** Opening EXTRACTED DATA block **

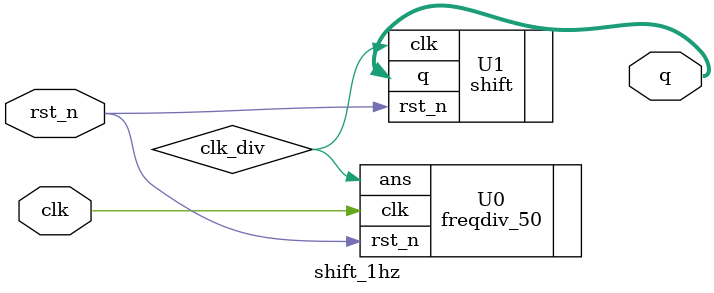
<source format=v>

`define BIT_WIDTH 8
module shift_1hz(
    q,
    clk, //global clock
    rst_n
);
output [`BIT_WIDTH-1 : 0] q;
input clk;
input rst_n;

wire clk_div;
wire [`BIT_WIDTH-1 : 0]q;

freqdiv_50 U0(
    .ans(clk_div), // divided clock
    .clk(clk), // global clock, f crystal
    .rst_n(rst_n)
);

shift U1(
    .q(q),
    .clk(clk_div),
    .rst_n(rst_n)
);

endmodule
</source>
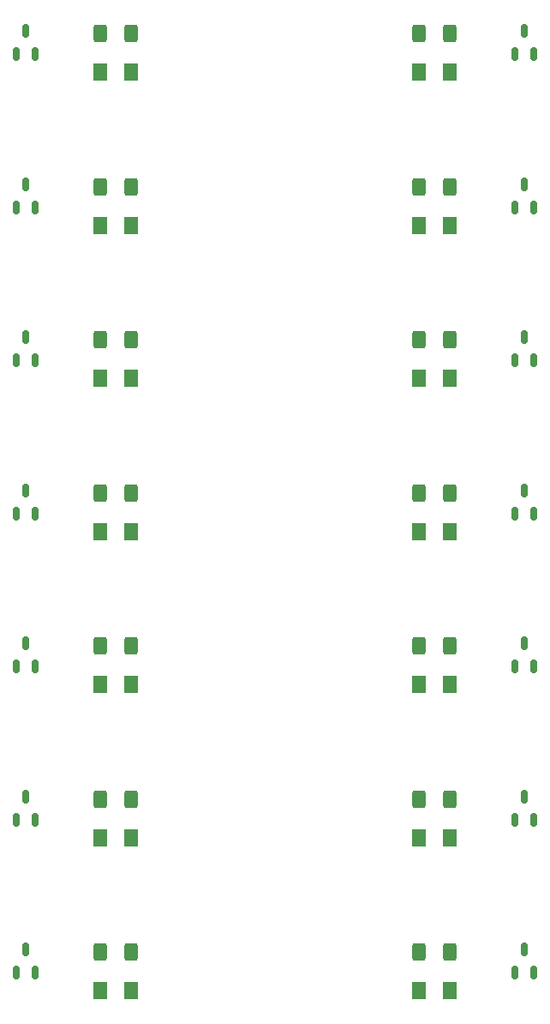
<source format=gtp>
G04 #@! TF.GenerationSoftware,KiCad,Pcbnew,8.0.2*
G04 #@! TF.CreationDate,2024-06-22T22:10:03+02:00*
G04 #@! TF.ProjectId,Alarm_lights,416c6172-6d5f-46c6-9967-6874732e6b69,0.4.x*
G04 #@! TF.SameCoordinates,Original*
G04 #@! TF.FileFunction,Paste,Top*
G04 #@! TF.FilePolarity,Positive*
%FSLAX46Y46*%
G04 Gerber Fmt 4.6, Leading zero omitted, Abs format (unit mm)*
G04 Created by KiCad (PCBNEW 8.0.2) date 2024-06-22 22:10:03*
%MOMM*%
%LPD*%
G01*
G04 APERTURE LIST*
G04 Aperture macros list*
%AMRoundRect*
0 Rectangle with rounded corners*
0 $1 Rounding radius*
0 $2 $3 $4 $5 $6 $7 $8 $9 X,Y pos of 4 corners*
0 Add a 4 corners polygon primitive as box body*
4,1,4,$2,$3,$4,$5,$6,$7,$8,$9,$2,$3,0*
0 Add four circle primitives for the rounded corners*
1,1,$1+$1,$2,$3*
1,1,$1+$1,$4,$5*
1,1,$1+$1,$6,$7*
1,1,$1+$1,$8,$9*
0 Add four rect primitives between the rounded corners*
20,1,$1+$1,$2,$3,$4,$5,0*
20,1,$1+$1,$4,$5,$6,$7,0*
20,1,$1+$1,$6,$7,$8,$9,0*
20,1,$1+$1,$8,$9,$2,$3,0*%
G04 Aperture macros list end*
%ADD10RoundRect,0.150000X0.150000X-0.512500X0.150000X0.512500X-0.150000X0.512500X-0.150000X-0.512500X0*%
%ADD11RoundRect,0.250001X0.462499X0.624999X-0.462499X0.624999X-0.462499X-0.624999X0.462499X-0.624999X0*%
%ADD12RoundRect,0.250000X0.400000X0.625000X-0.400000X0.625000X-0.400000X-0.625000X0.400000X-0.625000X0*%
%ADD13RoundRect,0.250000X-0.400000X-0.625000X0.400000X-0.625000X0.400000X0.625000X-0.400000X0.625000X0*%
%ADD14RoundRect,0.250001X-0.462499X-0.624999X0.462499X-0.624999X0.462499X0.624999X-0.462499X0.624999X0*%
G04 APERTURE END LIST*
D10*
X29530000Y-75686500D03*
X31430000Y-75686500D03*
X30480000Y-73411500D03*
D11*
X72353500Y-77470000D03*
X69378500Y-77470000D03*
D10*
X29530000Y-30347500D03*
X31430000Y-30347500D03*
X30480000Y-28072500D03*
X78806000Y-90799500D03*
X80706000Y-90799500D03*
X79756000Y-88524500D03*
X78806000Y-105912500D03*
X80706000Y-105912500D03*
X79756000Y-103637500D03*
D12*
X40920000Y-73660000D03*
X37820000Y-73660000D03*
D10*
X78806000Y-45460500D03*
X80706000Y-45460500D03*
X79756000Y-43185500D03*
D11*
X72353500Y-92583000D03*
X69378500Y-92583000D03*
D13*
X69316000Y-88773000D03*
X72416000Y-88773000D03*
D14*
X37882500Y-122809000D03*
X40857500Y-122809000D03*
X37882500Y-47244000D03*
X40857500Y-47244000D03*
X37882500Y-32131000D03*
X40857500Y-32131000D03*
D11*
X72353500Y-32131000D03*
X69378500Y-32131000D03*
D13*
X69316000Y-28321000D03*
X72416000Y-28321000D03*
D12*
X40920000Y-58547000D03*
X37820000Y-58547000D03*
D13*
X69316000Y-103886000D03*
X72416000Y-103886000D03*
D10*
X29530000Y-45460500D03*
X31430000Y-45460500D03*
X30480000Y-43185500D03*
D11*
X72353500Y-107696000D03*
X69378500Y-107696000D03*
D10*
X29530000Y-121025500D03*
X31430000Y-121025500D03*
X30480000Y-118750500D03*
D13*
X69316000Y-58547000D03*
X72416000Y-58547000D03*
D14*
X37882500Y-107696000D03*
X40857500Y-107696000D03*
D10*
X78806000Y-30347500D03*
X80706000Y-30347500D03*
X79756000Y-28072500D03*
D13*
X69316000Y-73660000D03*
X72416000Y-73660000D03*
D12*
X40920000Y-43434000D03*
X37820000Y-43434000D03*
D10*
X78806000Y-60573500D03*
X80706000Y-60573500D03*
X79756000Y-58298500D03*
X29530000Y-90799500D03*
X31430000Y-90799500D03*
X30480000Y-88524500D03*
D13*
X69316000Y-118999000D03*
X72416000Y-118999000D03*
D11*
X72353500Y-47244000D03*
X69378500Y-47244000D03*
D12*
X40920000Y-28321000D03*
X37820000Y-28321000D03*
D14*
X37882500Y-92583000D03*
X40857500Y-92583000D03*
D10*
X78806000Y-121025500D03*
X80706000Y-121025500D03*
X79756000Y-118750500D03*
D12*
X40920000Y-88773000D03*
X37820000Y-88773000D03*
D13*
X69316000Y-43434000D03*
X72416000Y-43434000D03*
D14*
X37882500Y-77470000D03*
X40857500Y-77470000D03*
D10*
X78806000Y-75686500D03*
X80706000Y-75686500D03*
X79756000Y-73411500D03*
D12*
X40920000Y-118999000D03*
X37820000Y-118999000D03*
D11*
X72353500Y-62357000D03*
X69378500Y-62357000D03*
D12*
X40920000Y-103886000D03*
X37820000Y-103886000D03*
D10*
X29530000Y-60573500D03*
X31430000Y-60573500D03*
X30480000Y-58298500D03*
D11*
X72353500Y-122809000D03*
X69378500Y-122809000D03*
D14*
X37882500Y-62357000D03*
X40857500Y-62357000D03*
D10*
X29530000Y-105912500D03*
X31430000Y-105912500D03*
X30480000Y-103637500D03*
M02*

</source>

** Closing EXTRACTED DATA block **

▶ _BRIEF_: Skip the images and restate each record above word for word.

▶ _RESULT FOR THIS TASK_:
<source format=v>

`define BIT_WIDTH 8
module shift_1hz(
    q,
    clk, //global clock
    rst_n
);
output [`BIT_WIDTH-1 : 0] q;
input clk;
input rst_n;

wire clk_div;
wire [`BIT_WIDTH-1 : 0]q;

freqdiv_50 U0(
    .ans(clk_div), // divided clock
    .clk(clk), // global clock, f crystal
    .rst_n(rst_n)
);

shift U1(
    .q(q),
    .clk(clk_div),
    .rst_n(rst_n)
);

endmodule
</source>
<source format=gtp>
G04 #@! TF.GenerationSoftware,KiCad,Pcbnew,8.0.2*
G04 #@! TF.CreationDate,2024-06-22T22:10:03+02:00*
G04 #@! TF.ProjectId,Alarm_lights,416c6172-6d5f-46c6-9967-6874732e6b69,0.4.x*
G04 #@! TF.SameCoordinates,Original*
G04 #@! TF.FileFunction,Paste,Top*
G04 #@! TF.FilePolarity,Positive*
%FSLAX46Y46*%
G04 Gerber Fmt 4.6, Leading zero omitted, Abs format (unit mm)*
G04 Created by KiCad (PCBNEW 8.0.2) date 2024-06-22 22:10:03*
%MOMM*%
%LPD*%
G01*
G04 APERTURE LIST*
G04 Aperture macros list*
%AMRoundRect*
0 Rectangle with rounded corners*
0 $1 Rounding radius*
0 $2 $3 $4 $5 $6 $7 $8 $9 X,Y pos of 4 corners*
0 Add a 4 corners polygon primitive as box body*
4,1,4,$2,$3,$4,$5,$6,$7,$8,$9,$2,$3,0*
0 Add four circle primitives for the rounded corners*
1,1,$1+$1,$2,$3*
1,1,$1+$1,$4,$5*
1,1,$1+$1,$6,$7*
1,1,$1+$1,$8,$9*
0 Add four rect primitives between the rounded corners*
20,1,$1+$1,$2,$3,$4,$5,0*
20,1,$1+$1,$4,$5,$6,$7,0*
20,1,$1+$1,$6,$7,$8,$9,0*
20,1,$1+$1,$8,$9,$2,$3,0*%
G04 Aperture macros list end*
%ADD10RoundRect,0.150000X0.150000X-0.512500X0.150000X0.512500X-0.150000X0.512500X-0.150000X-0.512500X0*%
%ADD11RoundRect,0.250001X0.462499X0.624999X-0.462499X0.624999X-0.462499X-0.624999X0.462499X-0.624999X0*%
%ADD12RoundRect,0.250000X0.400000X0.625000X-0.400000X0.625000X-0.400000X-0.625000X0.400000X-0.625000X0*%
%ADD13RoundRect,0.250000X-0.400000X-0.625000X0.400000X-0.625000X0.400000X0.625000X-0.400000X0.625000X0*%
%ADD14RoundRect,0.250001X-0.462499X-0.624999X0.462499X-0.624999X0.462499X0.624999X-0.462499X0.624999X0*%
G04 APERTURE END LIST*
D10*
X29530000Y-75686500D03*
X31430000Y-75686500D03*
X30480000Y-73411500D03*
D11*
X72353500Y-77470000D03*
X69378500Y-77470000D03*
D10*
X29530000Y-30347500D03*
X31430000Y-30347500D03*
X30480000Y-28072500D03*
X78806000Y-90799500D03*
X80706000Y-90799500D03*
X79756000Y-88524500D03*
X78806000Y-105912500D03*
X80706000Y-105912500D03*
X79756000Y-103637500D03*
D12*
X40920000Y-73660000D03*
X37820000Y-73660000D03*
D10*
X78806000Y-45460500D03*
X80706000Y-45460500D03*
X79756000Y-43185500D03*
D11*
X72353500Y-92583000D03*
X69378500Y-92583000D03*
D13*
X69316000Y-88773000D03*
X72416000Y-88773000D03*
D14*
X37882500Y-122809000D03*
X40857500Y-122809000D03*
X37882500Y-47244000D03*
X40857500Y-47244000D03*
X37882500Y-32131000D03*
X40857500Y-32131000D03*
D11*
X72353500Y-32131000D03*
X69378500Y-32131000D03*
D13*
X69316000Y-28321000D03*
X72416000Y-28321000D03*
D12*
X40920000Y-58547000D03*
X37820000Y-58547000D03*
D13*
X69316000Y-103886000D03*
X72416000Y-103886000D03*
D10*
X29530000Y-45460500D03*
X31430000Y-45460500D03*
X30480000Y-43185500D03*
D11*
X72353500Y-107696000D03*
X69378500Y-107696000D03*
D10*
X29530000Y-121025500D03*
X31430000Y-121025500D03*
X30480000Y-118750500D03*
D13*
X69316000Y-58547000D03*
X72416000Y-58547000D03*
D14*
X37882500Y-107696000D03*
X40857500Y-107696000D03*
D10*
X78806000Y-30347500D03*
X80706000Y-30347500D03*
X79756000Y-28072500D03*
D13*
X69316000Y-73660000D03*
X72416000Y-73660000D03*
D12*
X40920000Y-43434000D03*
X37820000Y-43434000D03*
D10*
X78806000Y-60573500D03*
X80706000Y-60573500D03*
X79756000Y-58298500D03*
X29530000Y-90799500D03*
X31430000Y-90799500D03*
X30480000Y-88524500D03*
D13*
X69316000Y-118999000D03*
X72416000Y-118999000D03*
D11*
X72353500Y-47244000D03*
X69378500Y-47244000D03*
D12*
X40920000Y-28321000D03*
X37820000Y-28321000D03*
D14*
X37882500Y-92583000D03*
X40857500Y-92583000D03*
D10*
X78806000Y-121025500D03*
X80706000Y-121025500D03*
X79756000Y-118750500D03*
D12*
X40920000Y-88773000D03*
X37820000Y-88773000D03*
D13*
X69316000Y-43434000D03*
X72416000Y-43434000D03*
D14*
X37882500Y-77470000D03*
X40857500Y-77470000D03*
D10*
X78806000Y-75686500D03*
X80706000Y-75686500D03*
X79756000Y-73411500D03*
D12*
X40920000Y-118999000D03*
X37820000Y-118999000D03*
D11*
X72353500Y-62357000D03*
X69378500Y-62357000D03*
D12*
X40920000Y-103886000D03*
X37820000Y-103886000D03*
D10*
X29530000Y-60573500D03*
X31430000Y-60573500D03*
X30480000Y-58298500D03*
D11*
X72353500Y-122809000D03*
X69378500Y-122809000D03*
D14*
X37882500Y-62357000D03*
X40857500Y-62357000D03*
D10*
X29530000Y-105912500D03*
X31430000Y-105912500D03*
X30480000Y-103637500D03*
M02*

</source>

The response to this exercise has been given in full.